> [Problem to solve] Output the records below in full, word for word; pictures do not belong in it.

> [Exercise materials]
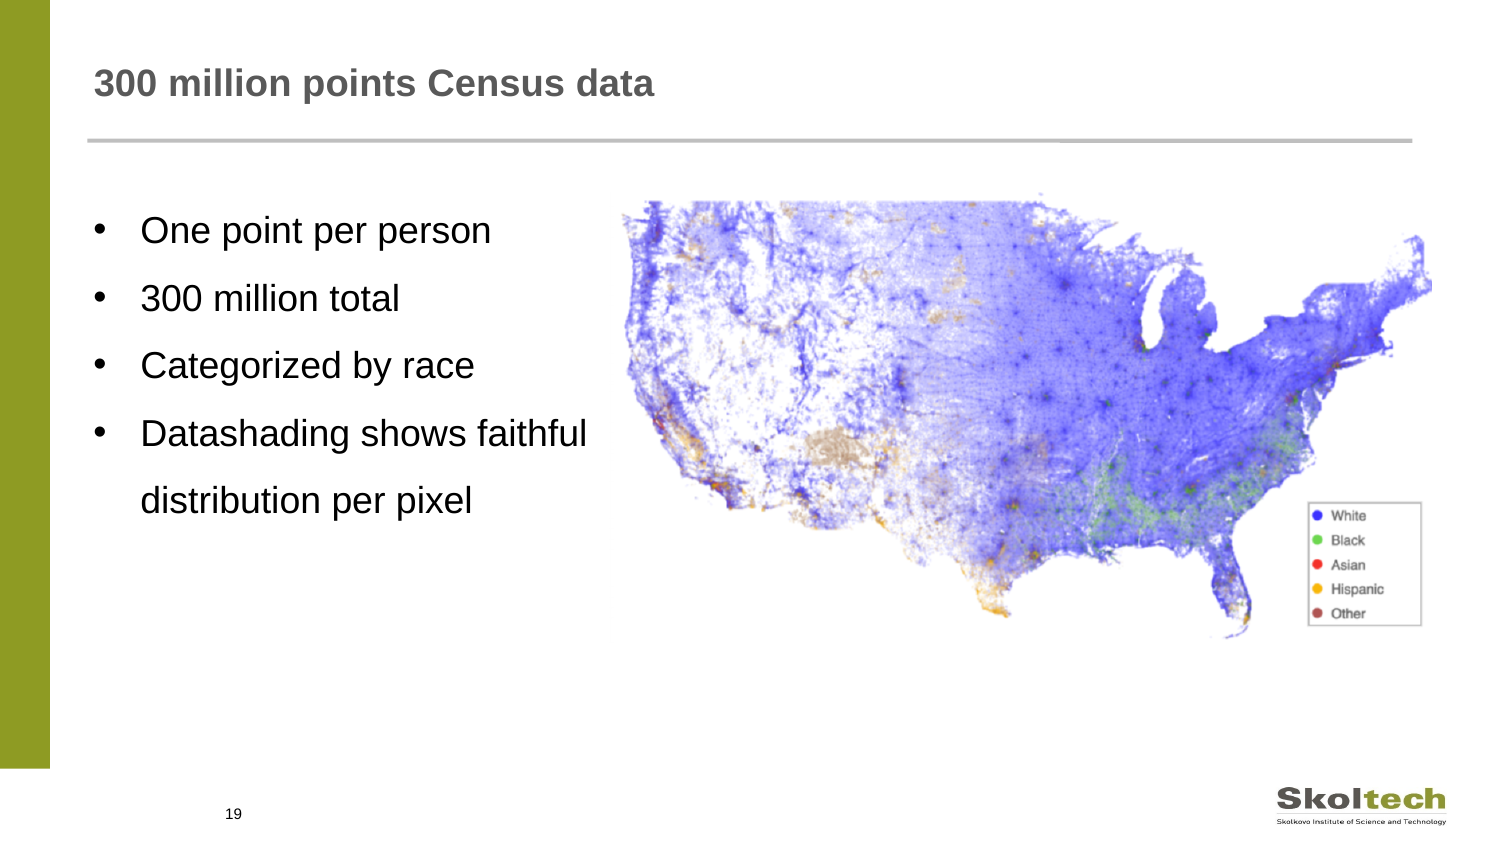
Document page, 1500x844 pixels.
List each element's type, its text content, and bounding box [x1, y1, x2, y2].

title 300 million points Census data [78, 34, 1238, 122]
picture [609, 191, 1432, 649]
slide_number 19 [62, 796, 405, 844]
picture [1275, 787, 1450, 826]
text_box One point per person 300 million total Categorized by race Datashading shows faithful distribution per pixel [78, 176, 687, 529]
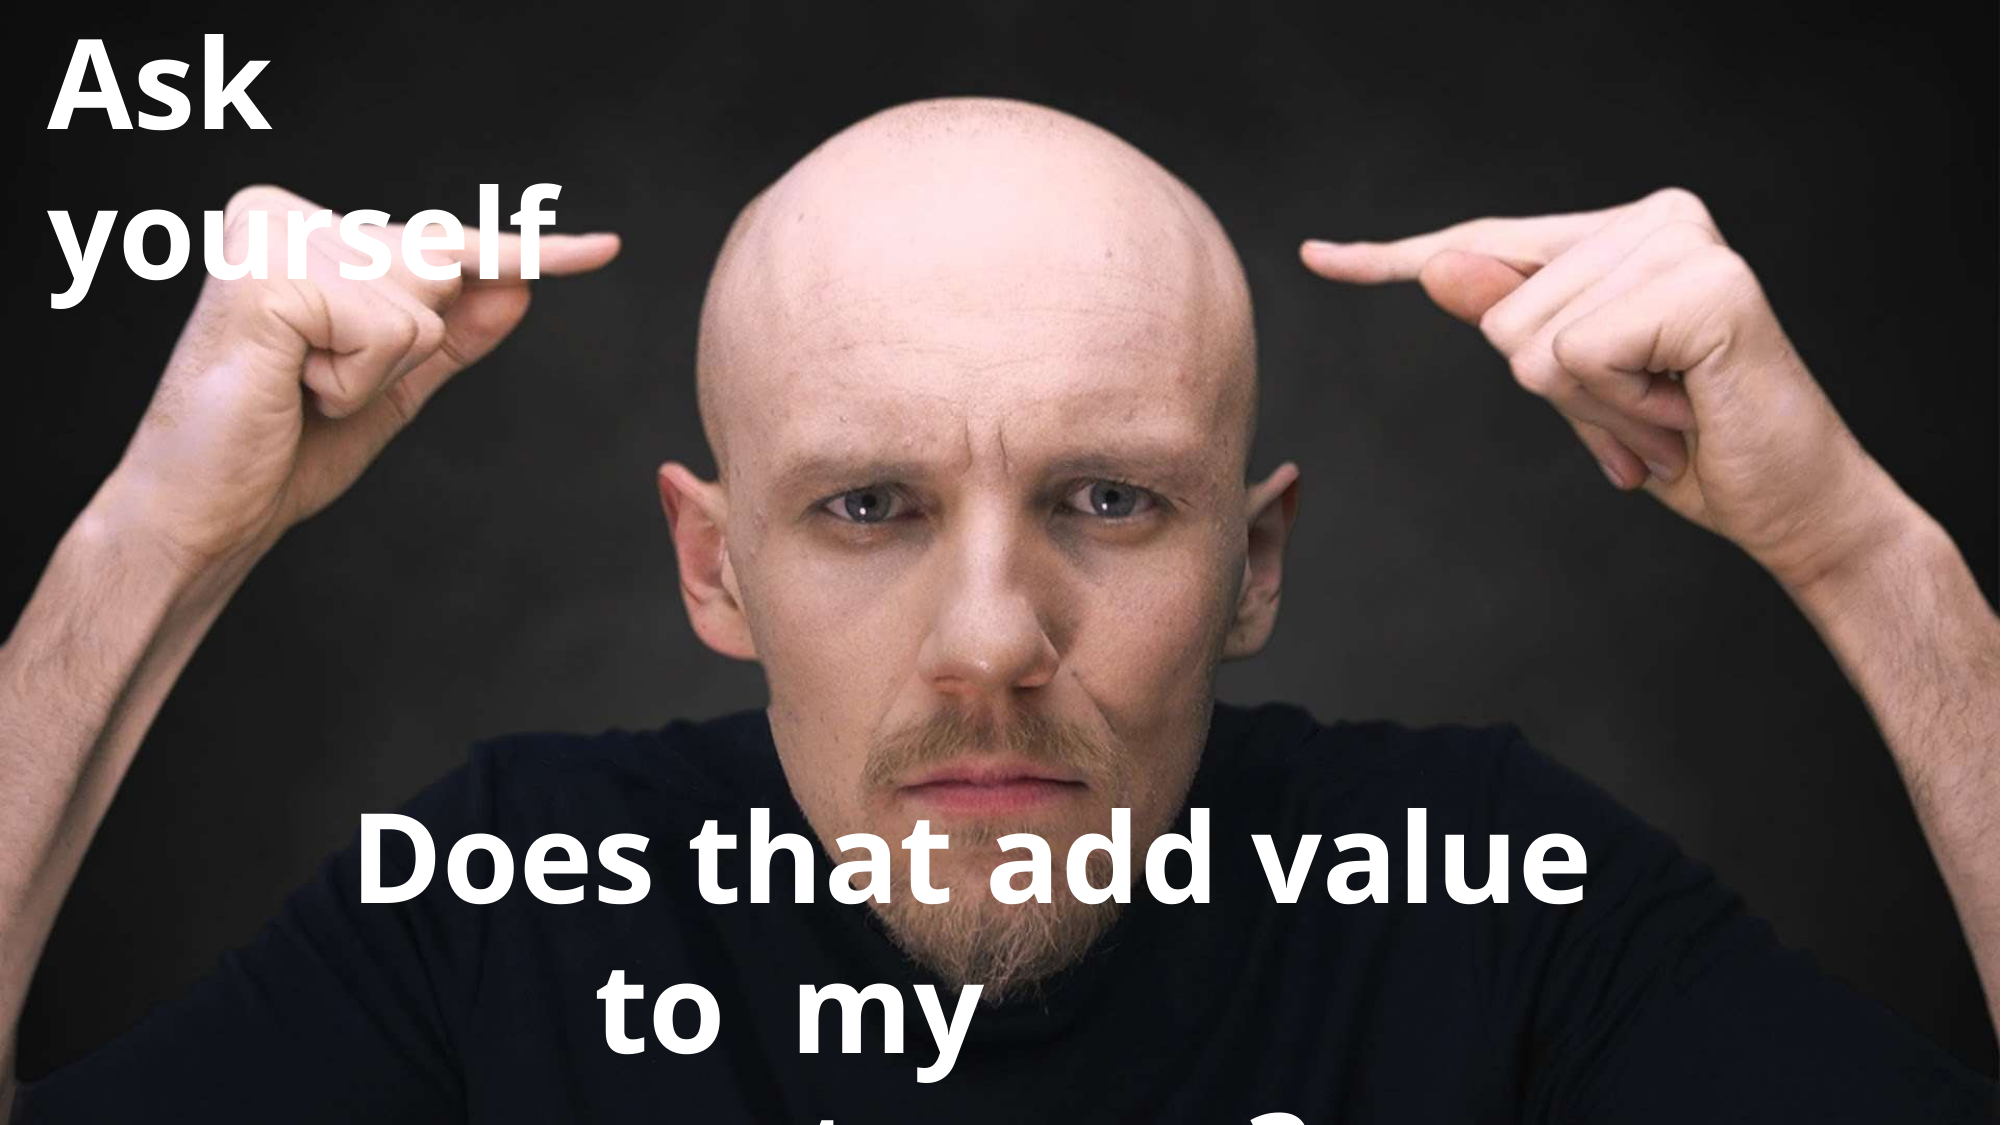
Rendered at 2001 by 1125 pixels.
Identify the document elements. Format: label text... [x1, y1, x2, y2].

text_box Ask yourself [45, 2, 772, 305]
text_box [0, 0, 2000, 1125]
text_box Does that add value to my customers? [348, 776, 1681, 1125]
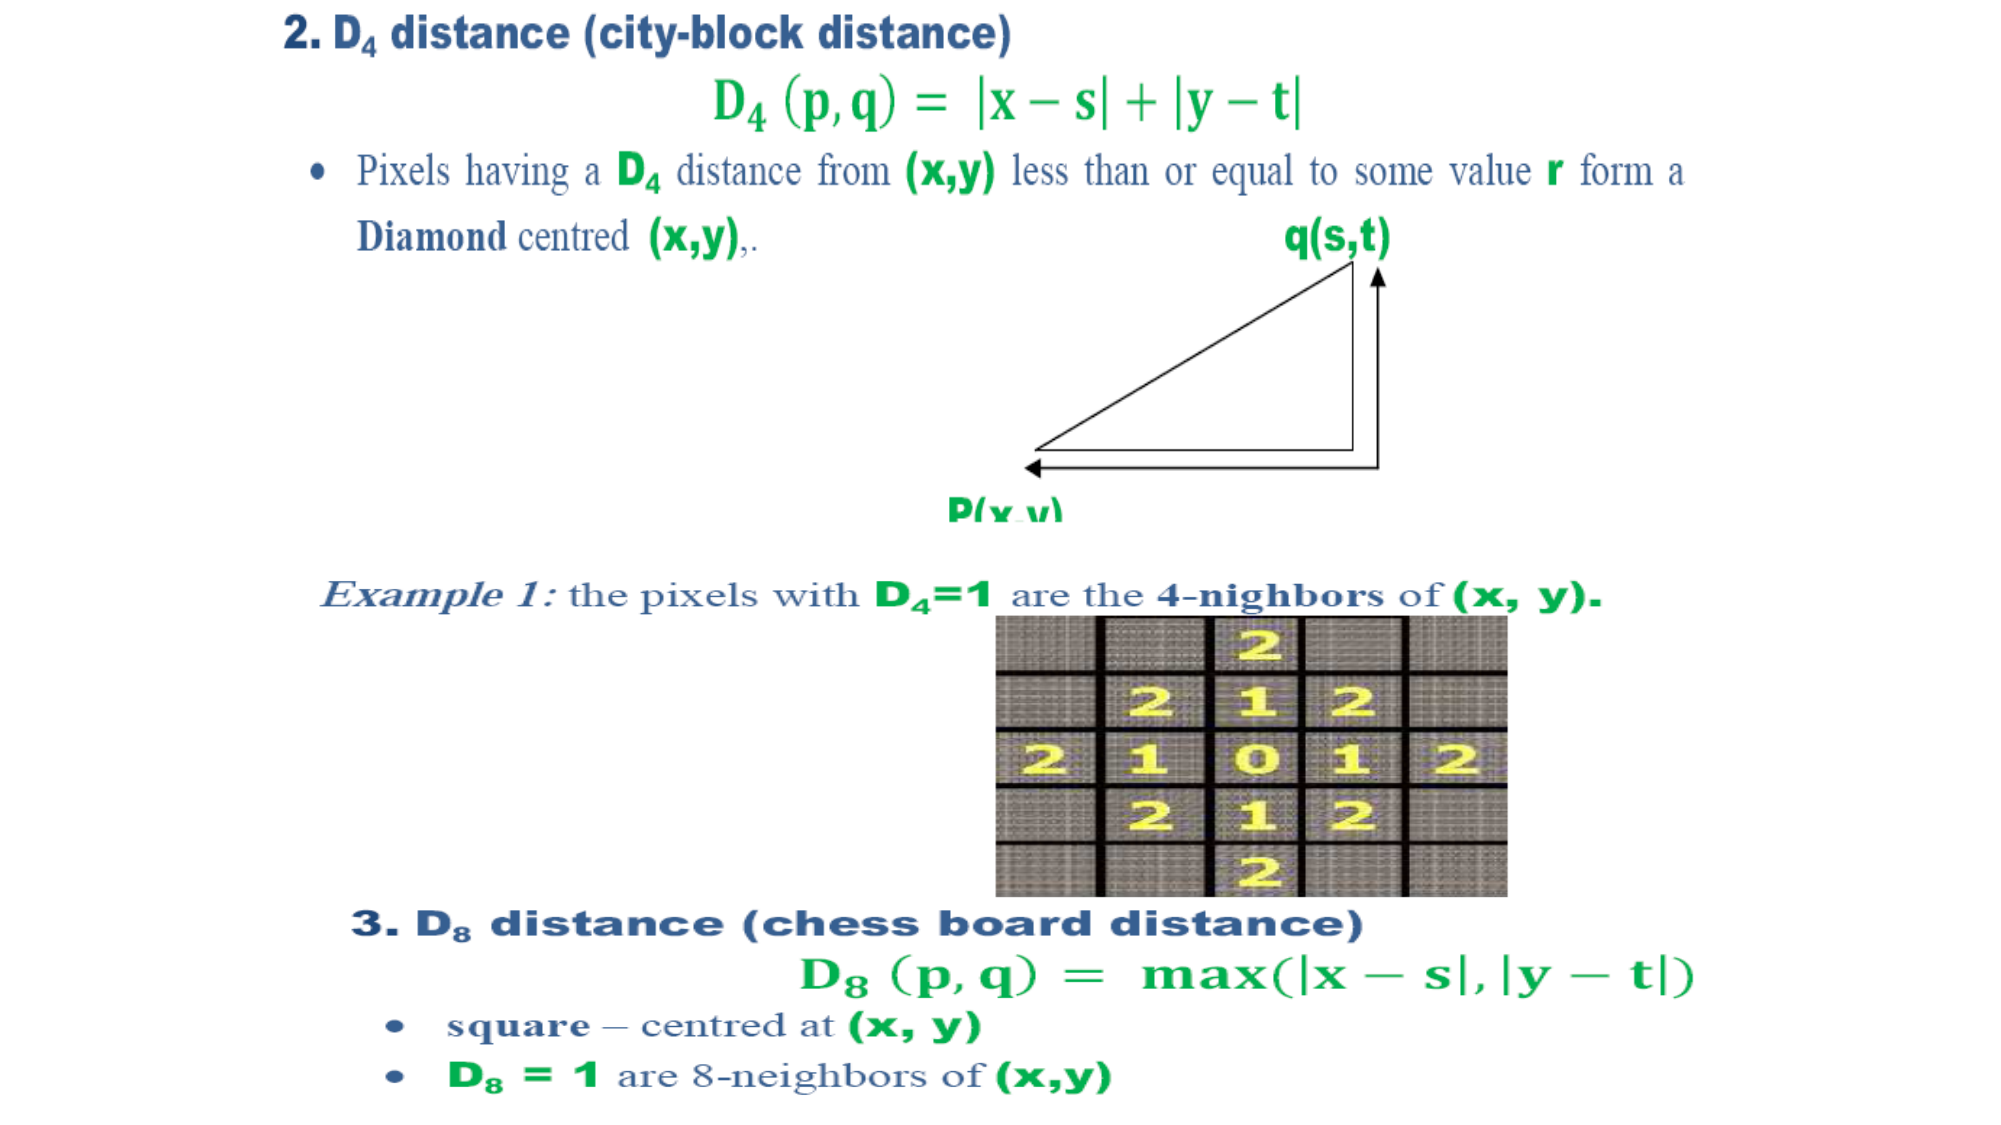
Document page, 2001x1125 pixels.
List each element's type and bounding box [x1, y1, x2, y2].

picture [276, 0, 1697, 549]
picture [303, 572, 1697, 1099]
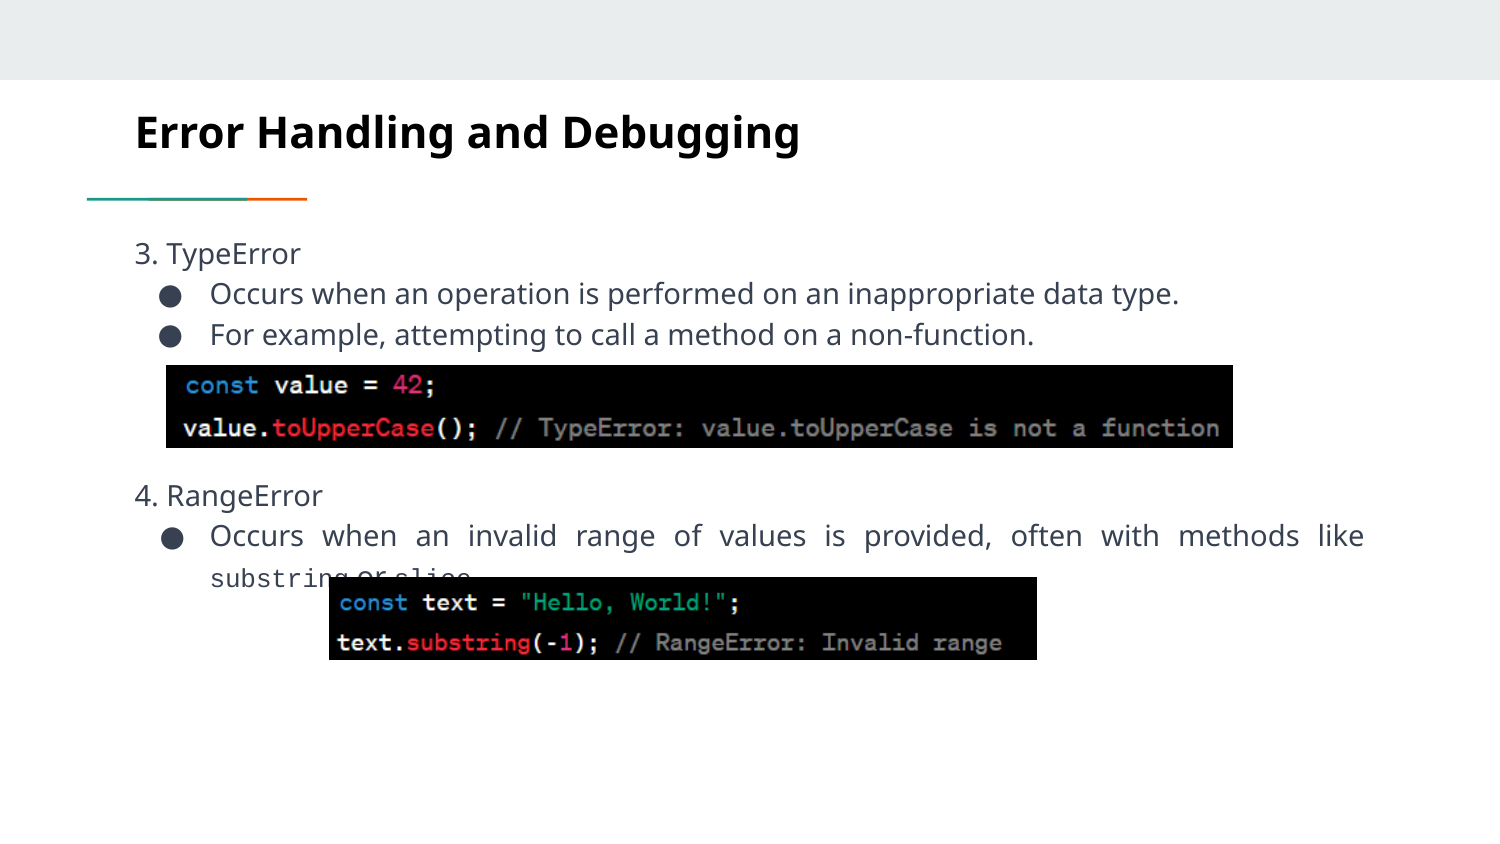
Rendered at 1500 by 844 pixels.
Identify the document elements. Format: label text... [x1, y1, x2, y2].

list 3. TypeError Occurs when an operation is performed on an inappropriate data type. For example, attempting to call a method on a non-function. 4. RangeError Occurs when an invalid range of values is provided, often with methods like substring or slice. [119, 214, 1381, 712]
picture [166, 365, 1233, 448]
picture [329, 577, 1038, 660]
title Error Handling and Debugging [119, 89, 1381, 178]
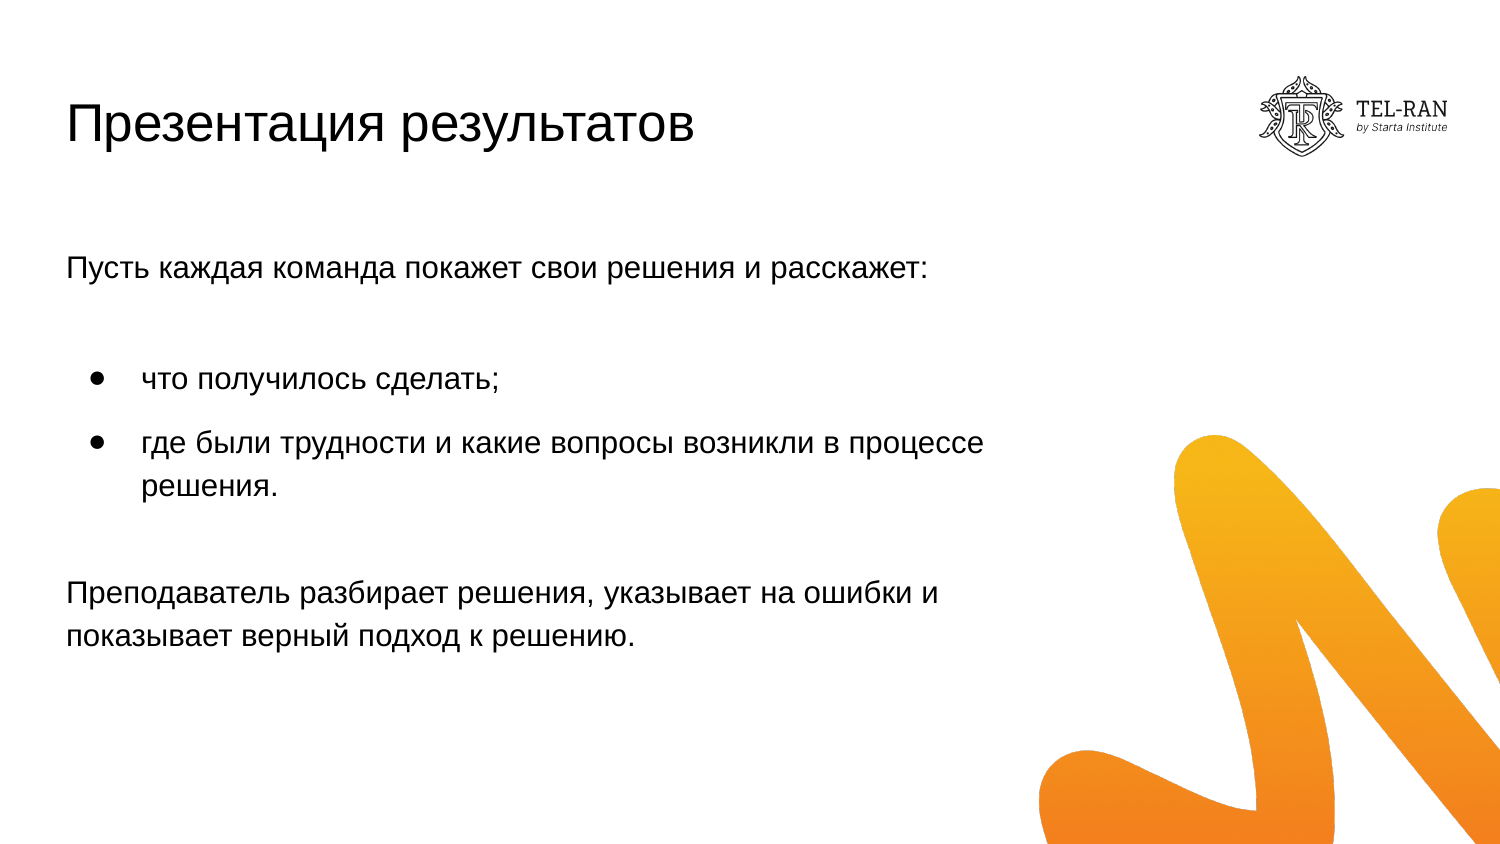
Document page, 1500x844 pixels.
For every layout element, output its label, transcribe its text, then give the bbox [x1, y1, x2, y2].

> [Expected answer]
Document page, 1500x844 pixels.
List each element's type, its text content, and bounding box [x1, y1, x2, y2].

title 300 million points Census data [78, 34, 1238, 122]
picture [609, 191, 1432, 649]
slide_number 19 [62, 796, 405, 844]
picture [1275, 787, 1450, 826]
text_box One point per person 300 million total Categorized by race Datashading shows faithful distribution per pixel [78, 176, 687, 529]
Rendered at 2001 by 1125 pixels.
Identify the document elements. Format: label text... [x1, y1, x2, y2].

text_box Ask yourself [45, 2, 772, 305]
text_box [0, 0, 2000, 1125]
text_box Does that add value to my customers? [348, 776, 1681, 1125]
Document page, 2001x1125 pixels.
List each element's type and bounding box [x1, y1, x2, y2].

picture [276, 0, 1697, 549]
picture [303, 572, 1697, 1099]
Rendered at 1500 by 844 pixels.
Identify the document elements. Format: label text... [x1, y1, x2, y2].

list 3. TypeError Occurs when an operation is performed on an inappropriate data type. For example, attempting to call a method on a non-function. 4. RangeError Occurs when an invalid range of values is provided, often with methods like substring or slice. [119, 214, 1381, 712]
picture [166, 365, 1233, 448]
picture [329, 577, 1038, 660]
title Error Handling and Debugging [119, 89, 1381, 178]
Document page, 1500x844 pixels.
For every layout element, output its label, transcribe its text, then give the bbox [x1, y1, x2, y2].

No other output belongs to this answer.